Kenaikan Pajak Bumi dan Bangunan di Pati Dikaitkan dengan Efisiensi Anggaran
Direktur Eksekutif Center of Economic and Law Studies (Celios), Bhima Yudhistira, menyatakan bahwa kenaikan pajak bumi dan bangunan perdesaan dan perkotaan (PBB-P2) di Kabupaten Pati berkaitan dengan kebijakan pemerintah dalam mengalokasikan anggaran. Hal ini disampaikan oleh Bhima saat memberikan respons atas pidato Presiden Prabowo dalam Sidang Tahunan MPR bersama berbagai elemen masyarakat sipil.
Dalam pidatonya, Presiden Prabowo menyatakan bahwa program Makan Bergizi Gratis (MBG) berhasil menciptakan lapangan kerja baru serta meningkatkan prestasi siswa. Namun, Bhima menilai bahwa dampak MBG terhadap daya beli masyarakat tidak begitu signifikan. Menurutnya, kenaikan pajak di Pati terkait langsung dengan relokasi dana efisiensi dari pemerintah pusat ke program MBG.
“MBG salah satunya adalah hasil dari efisiensi belanja pemerintah pusat yang dialihkan kepada MBG,” ujar Bhima.

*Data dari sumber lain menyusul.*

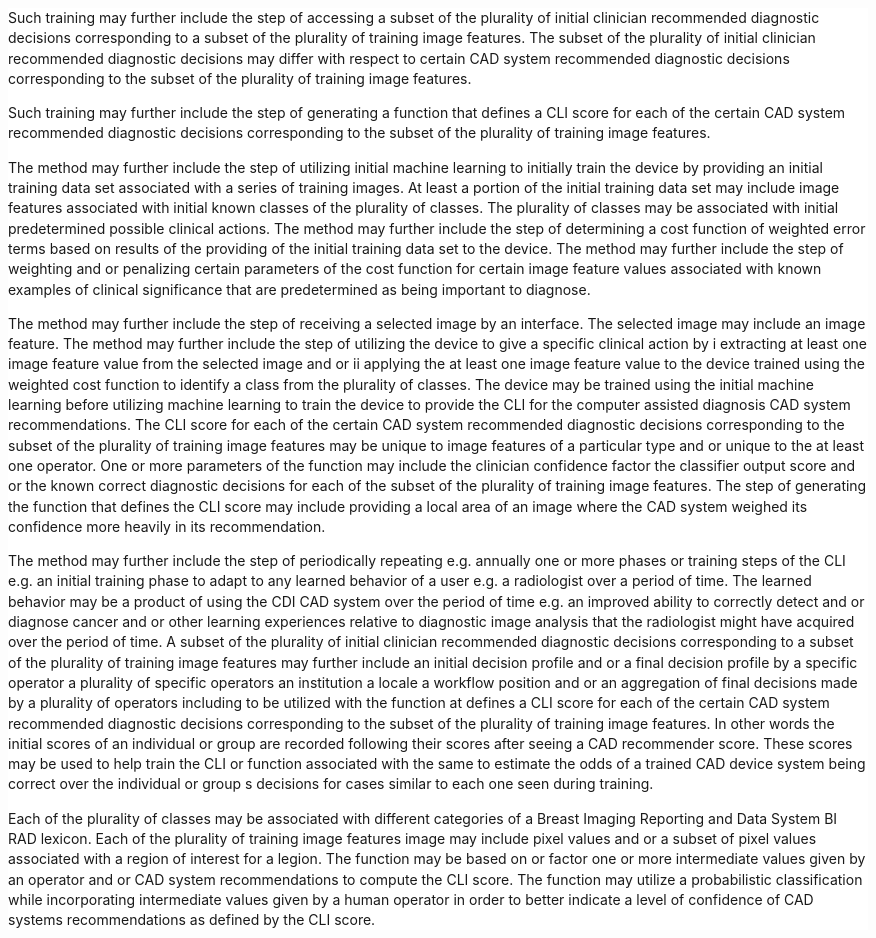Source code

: Such training may further include the step of accessing a subset of the plurality of initial clinician recommended diagnostic decisions corresponding to a subset of the plurality of training image features. The subset of the plurality of initial clinician recommended diagnostic decisions may differ with respect to certain CAD system recommended diagnostic decisions corresponding to the subset of the plurality of training image features.

Such training may further include the step of generating a function that defines a CLI score for each of the certain CAD system recommended diagnostic decisions corresponding to the subset of the plurality of training image features.

The method may further include the step of utilizing initial machine learning to initially train the device by providing an initial training data set associated with a series of training images. At least a portion of the initial training data set may include image features associated with initial known classes of the plurality of classes. The plurality of classes may be associated with initial predetermined possible clinical actions. The method may further include the step of determining a cost function of weighted error terms based on results of the providing of the initial training data set to the device. The method may further include the step of weighting and or penalizing certain parameters of the cost function for certain image feature values associated with known examples of clinical significance that are predetermined as being important to diagnose.

The method may further include the step of receiving a selected image by an interface. The selected image may include an image feature. The method may further include the step of utilizing the device to give a specific clinical action by i extracting at least one image feature value from the selected image and or ii applying the at least one image feature value to the device trained using the weighted cost function to identify a class from the plurality of classes. The device may be trained using the initial machine learning before utilizing machine learning to train the device to provide the CLI for the computer assisted diagnosis CAD system recommendations. The CLI score for each of the certain CAD system recommended diagnostic decisions corresponding to the subset of the plurality of training image features may be unique to image features of a particular type and or unique to the at least one operator. One or more parameters of the function may include the clinician confidence factor the classifier output score and or the known correct diagnostic decisions for each of the subset of the plurality of training image features. The step of generating the function that defines the CLI score may include providing a local area of an image where the CAD system weighed its confidence more heavily in its recommendation.

The method may further include the step of periodically repeating e.g. annually one or more phases or training steps of the CLI e.g. an initial training phase to adapt to any learned behavior of a user e.g. a radiologist over a period of time. The learned behavior may be a product of using the CDI CAD system over the period of time e.g. an improved ability to correctly detect and or diagnose cancer and or other learning experiences relative to diagnostic image analysis that the radiologist might have acquired over the period of time. A subset of the plurality of initial clinician recommended diagnostic decisions corresponding to a subset of the plurality of training image features may further include an initial decision profile and or a final decision profile by a specific operator a plurality of specific operators an institution a locale a workflow position and or an aggregation of final decisions made by a plurality of operators including to be utilized with the function at defines a CLI score for each of the certain CAD system recommended diagnostic decisions corresponding to the subset of the plurality of training image features. In other words the initial scores of an individual or group are recorded following their scores after seeing a CAD recommender score. These scores may be used to help train the CLI or function associated with the same to estimate the odds of a trained CAD device system being correct over the individual or group s decisions for cases similar to each one seen during training.

Each of the plurality of classes may be associated with different categories of a Breast Imaging Reporting and Data System BI RAD lexicon. Each of the plurality of training image features image may include pixel values and or a subset of pixel values associated with a region of interest for a legion. The function may be based on or factor one or more intermediate values given by an operator and or CAD system recommendations to compute the CLI score. The function may utilize a probabilistic classification while incorporating intermediate values given by a human operator in order to better indicate a level of confidence of CAD systems recommendations as defined by the CLI score.
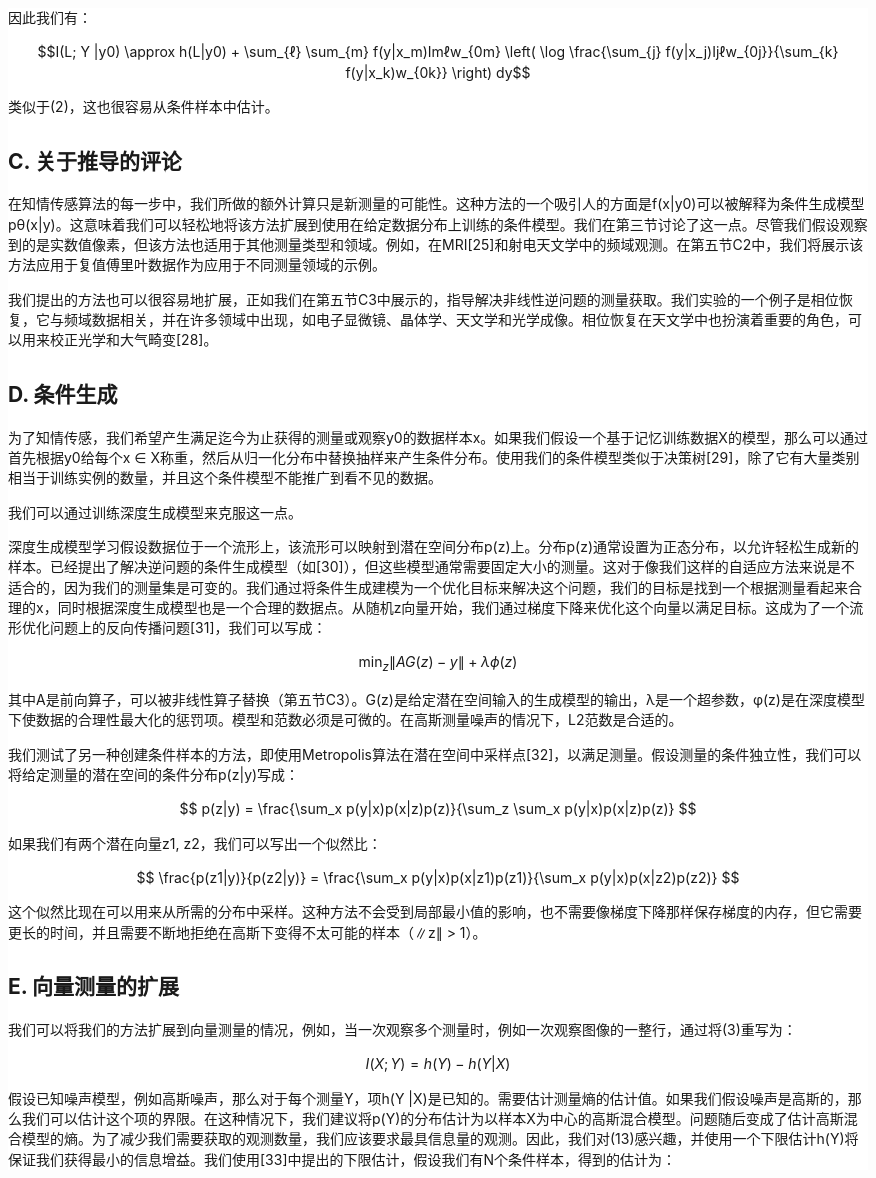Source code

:因此我们有：

$$I(L; Y |y0) \approx h(L|y0) + \sum_{ℓ} \sum_{m} f(y|x_m)Imℓw_{0m} \left( \log \frac{\sum_{j} f(y|x_j)Ijℓw_{0j}}{\sum_{k} f(y|x_k)w_{0k}} \right) dy$$

类似于(2)，这也很容易从条件样本中估计。

## C. 关于推导的评论

在知情传感算法的每一步中，我们所做的额外计算只是新测量的可能性。这种方法的一个吸引人的方面是f(x|y0)可以被解释为条件生成模型pθ(x|y)。这意味着我们可以轻松地将该方法扩展到使用在给定数据分布上训练的条件模型。我们在第三节讨论了这一点。尽管我们假设观察到的是实数值像素，但该方法也适用于其他测量类型和领域。例如，在MRI[25]和射电天文学中的频域观测。在第五节C2中，我们将展示该方法应用于复值傅里叶数据作为应用于不同测量领域的示例。

我们提出的方法也可以很容易地扩展，正如我们在第五节C3中展示的，指导解决非线性逆问题的测量获取。我们实验的一个例子是相位恢复，它与频域数据相关，并在许多领域中出现，如电子显微镜、晶体学、天文学和光学成像。相位恢复在天文学中也扮演着重要的角色，可以用来校正光学和大气畸变[28]。
## D. 条件生成

为了知情传感，我们希望产生满足迄今为止获得的测量或观察y0的数据样本x。如果我们假设一个基于记忆训练数据X的模型，那么可以通过首先根据y0给每个x ∈ X称重，然后从归一化分布中替换抽样来产生条件分布。使用我们的条件模型类似于决策树[29]，除了它有大量类别相当于训练实例的数量，并且这个条件模型不能推广到看不见的数据。

我们可以通过训练深度生成模型来克服这一点。

深度生成模型学习假设数据位于一个流形上，该流形可以映射到潜在空间分布p(z)上。分布p(z)通常设置为正态分布，以允许轻松生成新的样本。已经提出了解决逆问题的条件生成模型（如[30]），但这些模型通常需要固定大小的测量。这对于像我们这样的自适应方法来说是不适合的，因为我们的测量集是可变的。我们通过将条件生成建模为一个优化目标来解决这个问题，我们的目标是找到一个根据测量看起来合理的x，同时根据深度生成模型也是一个合理的数据点。从随机z向量开始，我们通过梯度下降来优化这个向量以满足目标。这成为了一个流形优化问题上的反向传播问题[31]，我们可以写成：

$$
\min_z \|AG(z) - y\| + \lambda \phi(z)
$$

其中A是前向算子，可以被非线性算子替换（第五节C3）。G(z)是给定潜在空间输入的生成模型的输出，λ是一个超参数，φ(z)是在深度模型下使数据的合理性最大化的惩罚项。模型和范数必须是可微的。在高斯测量噪声的情况下，L2范数是合适的。

我们测试了另一种创建条件样本的方法，即使用Metropolis算法在潜在空间中采样点[32]，以满足测量。假设测量的条件独立性，我们可以将给定测量的潜在空间的条件分布p(z|y)写成：

$$
p(z|y) = \frac{\sum_x p(y|x)p(x|z)p(z)}{\sum_z \sum_x p(y|x)p(x|z)p(z)}
$$

如果我们有两个潜在向量z1, z2，我们可以写出一个似然比：

$$
\frac{p(z1|y)}{p(z2|y)} = \frac{\sum_x p(y|x)p(x|z1)p(z1)}{\sum_x p(y|x)p(x|z2)p(z2)}
$$

这个似然比现在可以用来从所需的分布中采样。这种方法不会受到局部最小值的影响，也不需要像梯度下降那样保存梯度的内存，但它需要更长的时间，并且需要不断地拒绝在高斯下变得不太可能的样本（∥z∥ > 1）。

## E. 向量测量的扩展

我们可以将我们的方法扩展到向量测量的情况，例如，当一次观察多个测量时，例如一次观察图像的一整行，通过将(3)重写为：

$$
I(X; Y ) = h(Y ) − h(Y |X)
$$

假设已知噪声模型，例如高斯噪声，那么对于每个测量Y，项h(Y |X)是已知的。需要估计测量熵的估计值。如果我们假设噪声是高斯的，那么我们可以估计这个项的界限。在这种情况下，我们建议将p(Y)的分布估计为以样本X为中心的高斯混合模型。问题随后变成了估计高斯混合模型的熵。为了减少我们需要获取的观测数量，我们应该要求最具信息量的观测。因此，我们对(13)感兴趣，并使用一个下限估计h(Y)将保证我们获得最小的信息增益。我们使用[33]中提出的下限估计，假设我们有N个条件样本，得到的估计为：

Ia menjelaskan bahwa akibat efisiensi tersebut, pemerintah daerah terpaksa mencari cara instan untuk meningkatkan pendapatan, salah satunya dengan menaikkan pajak PBB.
Selain itu, Presiden Prabowo juga menyebutkan bahwa pemerintah akan mengalokasikan anggaran sebesar Rp 335 triliun untuk MBG tahun depan. Angka ini mencakup 44,2 persen dari total anggaran pendidikan sebesar Rp 757,8 triliun. Namun, Bhima menyoroti penurunan belanja modal pemerintah dalam Rancangan Anggaran Pendapatan dan Belanja Negara (RAPBN) 2026 menjadi Rp 274,2 triliun, turun dari Rp 344,3 triliun pada APBN 2025. Penurunan sebesar 20,4 persen ini dikhawatirkan akan memperlambat pembangunan infrastruktur.
Pengurangan Dana Transfer Daerah dan Sentralisasi Fiskal
Bhima juga menyoroti pengurangan dana transfer ke daerah (TKD) dalam RAPBN 2026, yang ditetapkan sebesar Rp 650 triliun, jauh lebih rendah dibandingkan APBN 2025 yang dialokasikan sebesar Rp 919 triliun. Pengurangan ini, menurut Bhima, menunjukkan adanya sentralisasi fiskal yang semakin kuat.
Ia memprediksi tekanan terhadap daerah akan semakin besar dan merata pada tahun 2026. “Tahun depan akan ada lebih banyak daerah seperti Pati, Jombang, Ponorogo, dan Cirebon yang akan menaikkan pendapatan secara instan,” ujarnya.
Di Kabupaten Pati, kenaikan pajak PBB mencapai 250 persen, yang memicu aksi demonstrasi oleh masyarakat. Mereka menuntut Bupati Pati mundur dari jabatannya. Direktur Eksekutif Komite Pemantau Pelaksanaan Otonomi Daerah (KPPOD), Herman Suparman, menyebutkan bahwa lonjakan serupa terjadi di berbagai daerah lain, termasuk Kota Cirebon.
“Di Kota Cirebon, PBB-P2 naik sangat tinggi, hingga ada kelompok pelaku usaha yang menggugat ke Mahkamah Agung,” kata Herman saat dihubungi.
Pemerintah Bantah Kenaikan PBB Akibat Kurangnya Dana Daerah
Sementara itu, pemerintah membantah bahwa kenaikan tarif PBB-P2 di berbagai daerah disebabkan oleh kurangnya transfer dana ke daerah. Menteri Sekretaris Negara Prasetyo Hadi menyatakan bahwa keputusan menaikkan pajak PBB merupakan kebijakan setiap pemerintah daerah.
“Menurut pendapat kami, bukan karena anggaran daerah kurang,” ujar dia saat diwawancarai di Istana Kepresidenan.
Kontribusi dari Dani Aswara dan Eka Yudha Saputra dalam penulisan artikel ini.